§ **Texte**
--- --- ---
Bien le bonjour, ami(e) lectrice ou lecteur fasciné(e) par les choses de l’air et, dans le cas qui nous préoccupe, la fascinante histoire du premier avion léger / privé conçu au Canada, le Reid Rambler. Commençons donc sans plus de billevesées la seconde partie de notre exposé.
Le président fondateur de Reid Aircraft Limited de Montréal, Québec, (bureau) et Cartierville, Québec (ateliers), Wilfrid Thomas Reid, entame la conception du Rambler, un tout nouvel aéronef biplace d’entraînement, avant même la fin de l’hiver 1927-28. Il est à noter que le prototype de ce sesquiplan est fabriqué dans le plus grand secret. Aucun représentant de la presse n’obtient la permission de pénétrer dans le hangar / atelier où il prend forme peu à peu.
Le dit prototype est… Euh, vous semblez un tantinet perplexe, ami(e) lectrice ou lecteur. Avez-vous une question? Qu’est-ce qu’un sesquiplan? Ahh… Un sesquiplan est un aéronef similaire à un biplan, dont une des ailes, l’aile inférieure pour ainsi dire exclusivement, est environ 2 fois plus petites que l’autre, mais reprenons le cours de notre vol.
Le dit prototype est un tantinet inhabituel pour l’époque. Voyez-vous, la structure de son fuselage et de ses ailes est entièrement métallique : en acier pour ce qui est du fuselage et en alliage d’aluminium pour ce qui est des ailes. Le revêtement des dites ailes et fuselage, en tissu, est on ne peut plus conventionnel, toutefois.
Un autre aspect inhabituel du Rambler est la présence de certains éléments structurels interchangeables pouvant être utilisés aussi bien sur son côté gauche que sur son côté droit.
Il est également à noter que les ailes de l’aéronef conçu par Reid sont repliables en moins d’une minute. L’espace qu’il occupe dans un hangar est par conséquent fort limité, ce qui constitue un avantage non négligeable pour un aéroclub qui ne roule pas sur l’or. Peu, sinon aucun d’entre eux ne le font, en fait.
Une brève digression si vous me le permettez. Reid n’a aucun lien de parenté avec Percival Hall “Percy” Reid, un pionnier de l’aviation québécoise / canadienne mentionné dans un numéro d’octobre 2022 de notre encyclopédique blogue / bulletin / machin, un pionnier qui vole souvent à partir de… Cartierville. Le monde est petit, n’est-ce pas?
Quoi qu’il en soit, l’avenir de Reid Aircraft semble prometteur. La direction affirme en effet avoir non moins de 60 commandes en poche avant même la fin juin 1928. Elle prévoit alors produire avant longtemps 1, 2, voire même 3 aéronefs par semaine.
Mieux encore, Reid et sa petite équipe prépare alors les plans d’un aéronef de plus grande taille. Ce biplan capable de transporter 6 personnes, le Reid Lark, doit effectuer son premier vol vers décembre 1928. Votre humble serviteur a l’impression que cet aéronef est un avion de brousse mais je n’en ai évidemment pas la preuve. De fait, ce projet ne dépassera pas l’étape de la table à dessin.
--- --- ---
§ **Entrées fournies**
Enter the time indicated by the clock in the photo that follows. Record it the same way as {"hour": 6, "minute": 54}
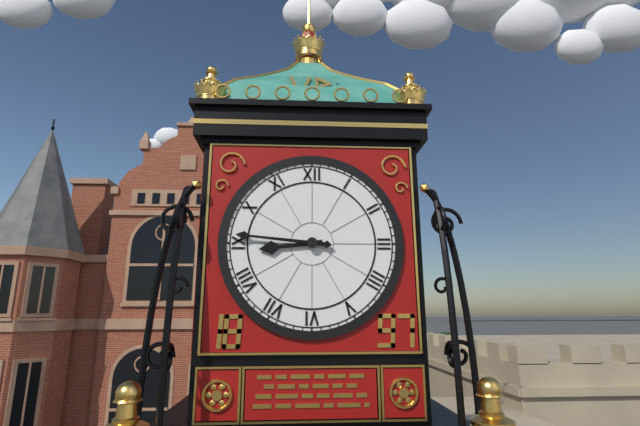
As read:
{"hour": 8, "minute": 46}
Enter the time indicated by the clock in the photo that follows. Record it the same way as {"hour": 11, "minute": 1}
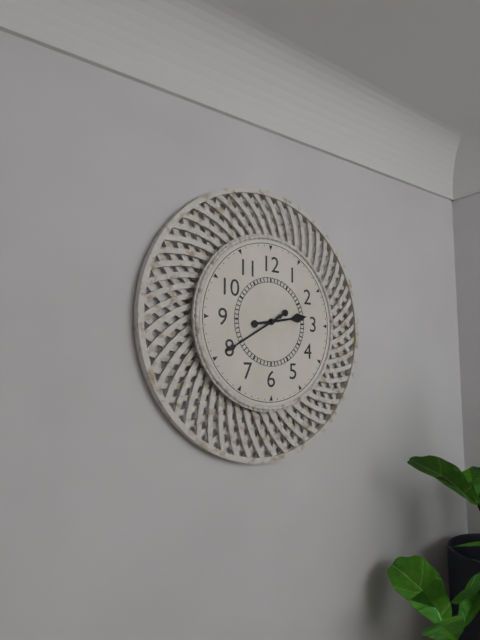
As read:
{"hour": 2, "minute": 40}
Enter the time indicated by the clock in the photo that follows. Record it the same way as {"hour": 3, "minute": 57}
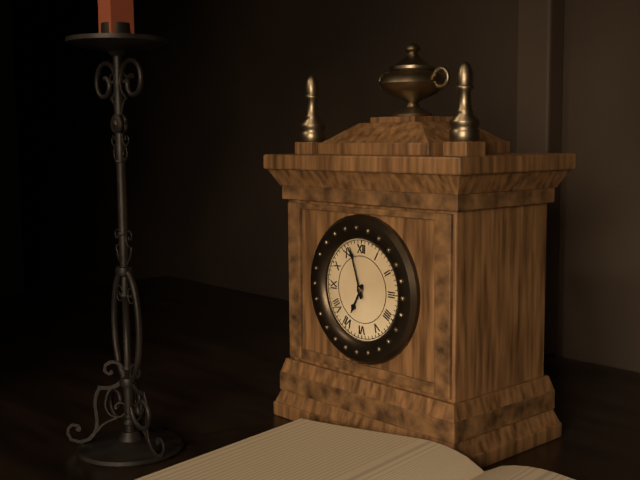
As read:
{"hour": 6, "minute": 57}
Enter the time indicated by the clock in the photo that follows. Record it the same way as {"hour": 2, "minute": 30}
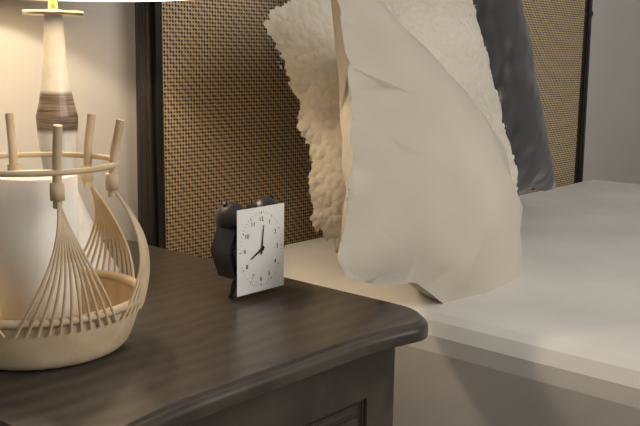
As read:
{"hour": 8, "minute": 1}
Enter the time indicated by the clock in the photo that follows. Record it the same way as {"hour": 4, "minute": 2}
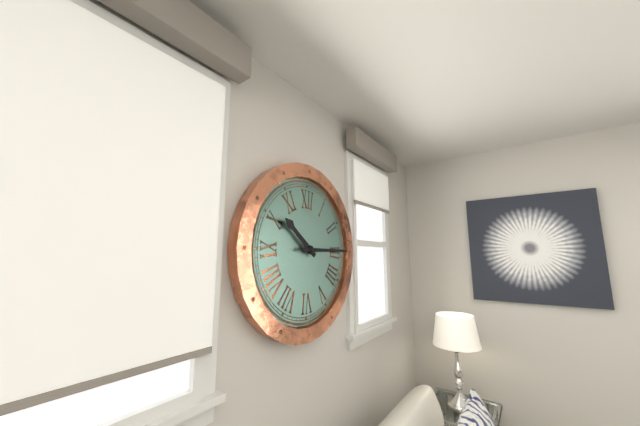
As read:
{"hour": 10, "minute": 15}
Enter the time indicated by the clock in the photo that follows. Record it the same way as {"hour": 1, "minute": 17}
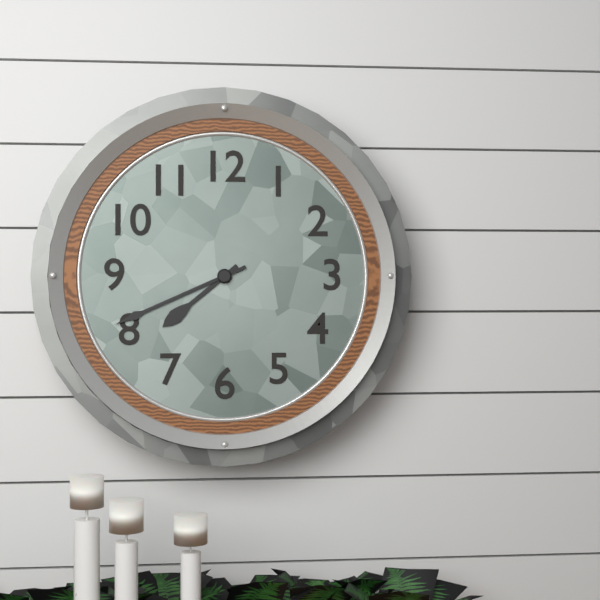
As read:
{"hour": 7, "minute": 41}
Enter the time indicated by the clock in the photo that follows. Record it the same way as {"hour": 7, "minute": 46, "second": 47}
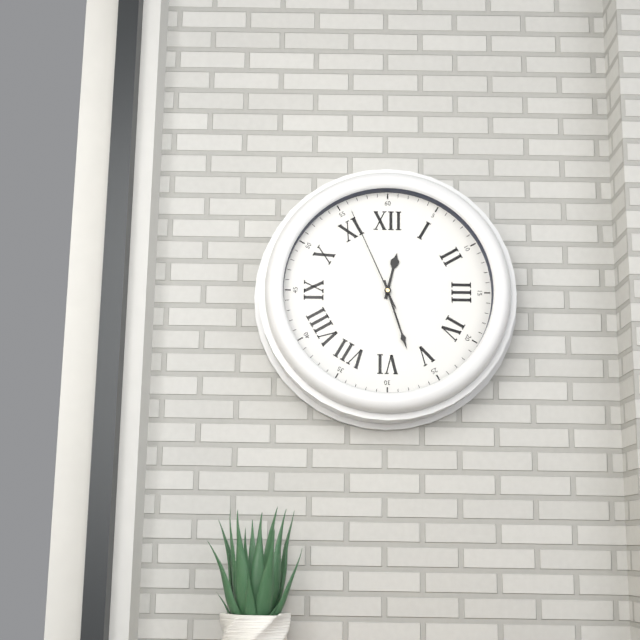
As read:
{"hour": 12, "minute": 27, "second": 56}
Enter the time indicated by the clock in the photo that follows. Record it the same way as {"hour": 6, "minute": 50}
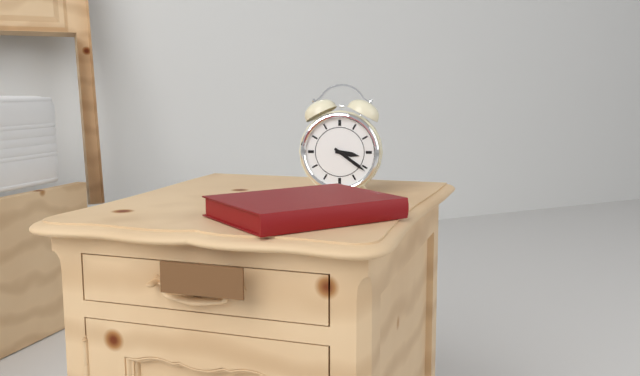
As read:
{"hour": 3, "minute": 21}
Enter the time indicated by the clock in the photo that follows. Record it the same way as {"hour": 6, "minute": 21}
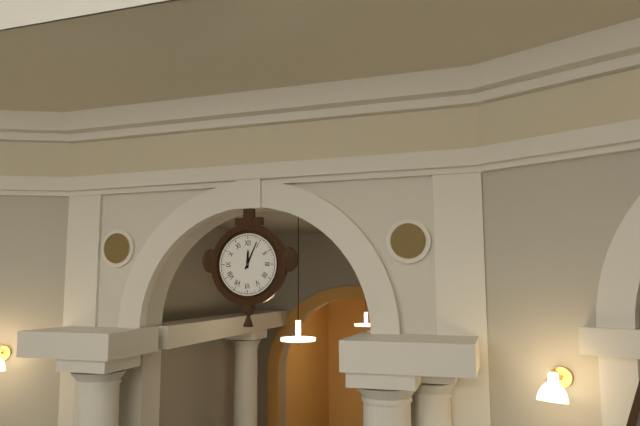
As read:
{"hour": 12, "minute": 4}
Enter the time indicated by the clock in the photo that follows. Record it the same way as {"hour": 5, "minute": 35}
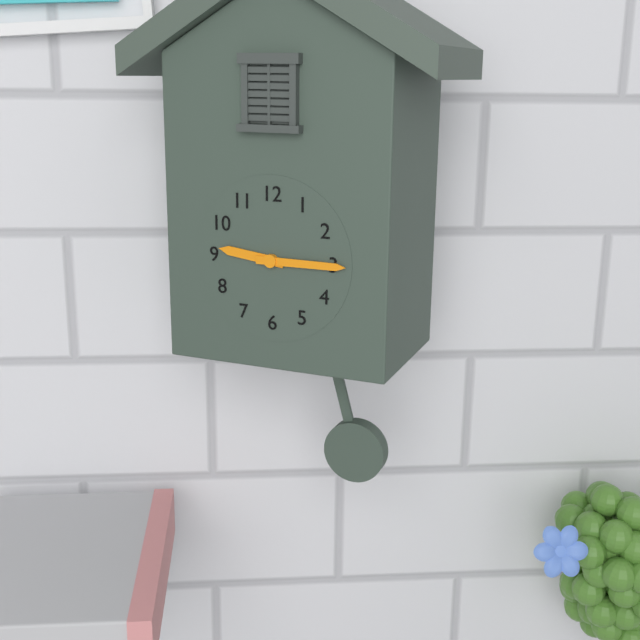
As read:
{"hour": 9, "minute": 15}
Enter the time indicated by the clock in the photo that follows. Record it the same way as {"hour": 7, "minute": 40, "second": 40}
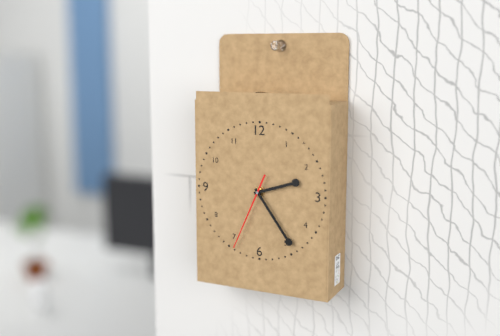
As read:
{"hour": 2, "minute": 24, "second": 34}
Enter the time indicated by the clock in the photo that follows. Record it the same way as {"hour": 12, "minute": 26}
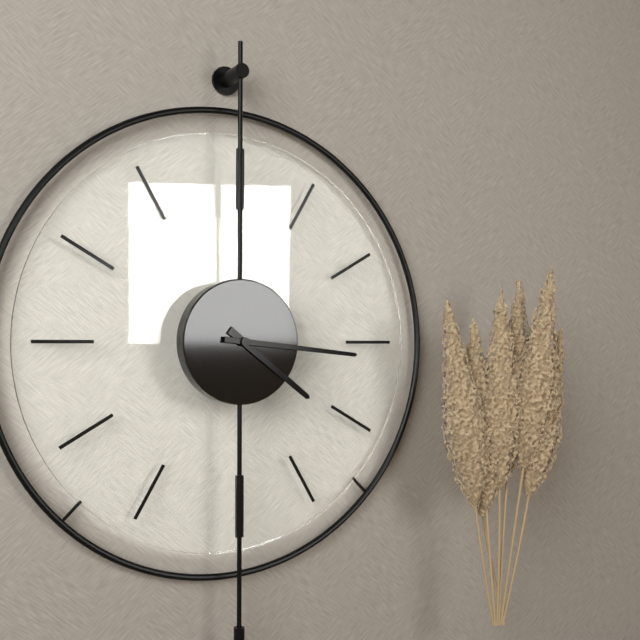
--- --- ---
§ **Objectif**
Reproduisez mot pour mot le texte sur le Reid Rambler, en partant des mots « Bien le bonjour, ami(e) » et en vous arrêtant après « de notre exposé. ». Les entrées n'interviennent pas dans ce travail.

§ **Solution**
Bien le bonjour, ami(e) lectrice ou lecteur fasciné(e) par les choses de l’air et, dans le cas qui nous préoccupe, la fascinante histoire du premier avion léger / privé conçu au Canada, le Reid Rambler. Commençons donc sans plus de billevesées la seconde partie de notre exposé.